Lima offers plan to email police reports

5/29/2003

LIMA, Ohio - You won't have to wait at the counter of the Lima Police Department records division to get an accident report any more.

And no longer will there be a need to pick up police incident reports during certain hours on certain days.

Now, residents interested in getting police reports just have to call or e-mail their request and wait for an electronic reply.

With a new document imaging storage system in place, police officials are offering to e-mail reports to those residents who request them. The system, purchased late last year, saves time for those in the records department and allows the department to disseminate the reports for free.

And while other departments have e-mailed reports before, Lt. Mel Salsbury said he's not sure of any others that do it regularly.

“The advantage to the public is that we won't charge them for an e-mail. The benefit to us is that it is a time savings,” Lieutenant Salsbury said, adding that it costs 15 cents a page to have a report copied or faxed. “I expect that eventually the vast majority of our reports will be sent out this way.”

The department began seeking out a new system last year when officials realized that its older computer network needed expensive updating. Working with a Toledo-based company, the department settled on a system costing $8,000 that allowed department personnel to scan in all incident and accident reports to be stored. The reports can then be called up when there is a request.

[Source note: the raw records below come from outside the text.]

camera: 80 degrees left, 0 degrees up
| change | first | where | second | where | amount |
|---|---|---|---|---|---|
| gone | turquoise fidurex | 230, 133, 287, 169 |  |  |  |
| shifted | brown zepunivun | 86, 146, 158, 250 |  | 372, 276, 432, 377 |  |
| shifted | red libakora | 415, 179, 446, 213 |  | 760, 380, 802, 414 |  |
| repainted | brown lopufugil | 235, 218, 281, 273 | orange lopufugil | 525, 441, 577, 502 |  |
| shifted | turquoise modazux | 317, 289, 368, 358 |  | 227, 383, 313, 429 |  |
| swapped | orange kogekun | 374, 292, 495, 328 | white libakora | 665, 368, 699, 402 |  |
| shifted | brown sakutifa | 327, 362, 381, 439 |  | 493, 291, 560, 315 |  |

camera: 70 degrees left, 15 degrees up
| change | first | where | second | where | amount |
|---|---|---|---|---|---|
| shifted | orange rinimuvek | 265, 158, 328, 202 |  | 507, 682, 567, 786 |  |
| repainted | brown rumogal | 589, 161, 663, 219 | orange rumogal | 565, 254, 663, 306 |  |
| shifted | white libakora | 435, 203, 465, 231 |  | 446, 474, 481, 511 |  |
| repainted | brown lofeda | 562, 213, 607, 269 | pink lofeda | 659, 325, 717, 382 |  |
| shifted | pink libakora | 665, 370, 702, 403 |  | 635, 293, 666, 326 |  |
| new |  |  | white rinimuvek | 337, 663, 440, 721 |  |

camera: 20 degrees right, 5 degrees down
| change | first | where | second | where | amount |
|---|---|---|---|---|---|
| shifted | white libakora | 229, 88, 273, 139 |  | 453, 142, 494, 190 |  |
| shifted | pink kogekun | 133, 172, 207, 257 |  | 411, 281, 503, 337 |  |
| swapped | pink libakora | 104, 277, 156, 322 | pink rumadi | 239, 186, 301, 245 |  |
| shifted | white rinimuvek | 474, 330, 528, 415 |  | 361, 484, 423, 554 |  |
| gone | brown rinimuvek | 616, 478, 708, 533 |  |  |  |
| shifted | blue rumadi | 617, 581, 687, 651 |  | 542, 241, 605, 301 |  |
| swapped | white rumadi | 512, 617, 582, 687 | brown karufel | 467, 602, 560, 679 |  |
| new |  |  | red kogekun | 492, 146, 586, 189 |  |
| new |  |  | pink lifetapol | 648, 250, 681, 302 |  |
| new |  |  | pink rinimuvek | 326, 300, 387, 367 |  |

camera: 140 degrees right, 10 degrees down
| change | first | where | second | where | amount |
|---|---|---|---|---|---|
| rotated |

To date, all reports dating back to October, 2002, have been entered into the system and more are on the way.

Lieutenant Salsbury said that requests for reports can be made at any time and personnel will try to have them sent via e-mail within three days, minus the nonpublic information that is automatically redacted. The department's goal is to have all reports scanned in and available by the end of business hours the following day.

The lieutenant said the department is particularly excited about the system because it is only the beginning.

“I know there are some departments who have accident reports on their Web pages; we don't have that,” he said. “I can see us in the future putting accident reports on the Web site, but we have no plans for doing that at this point.”

Police departments in larger cities like Toledo and Columbus have had crash reports available on the Web for more than a year.

Toledo Lt. Mel Stachura, the department's technical services director, said the city's next goal is to put all incident reports - including robberies and violent crimes - online. That will occur, he said, once officers begin typing in their reports in computers installed in their patrol cars, some time this fall.

By waiting until officers begin using the computers, the department will avoid the extra work of having to input reports in a fashion that residents can access, even if they don't have an incident report number.

“We are doing a lot of things that are cutting-edge,” Lieutenant Stachura said. “We want to make it as paperless as possible and as user-friendly as possible.”

Of course, those in either city who prefer to get reports the old-fashioned way can always come to the department and make a request.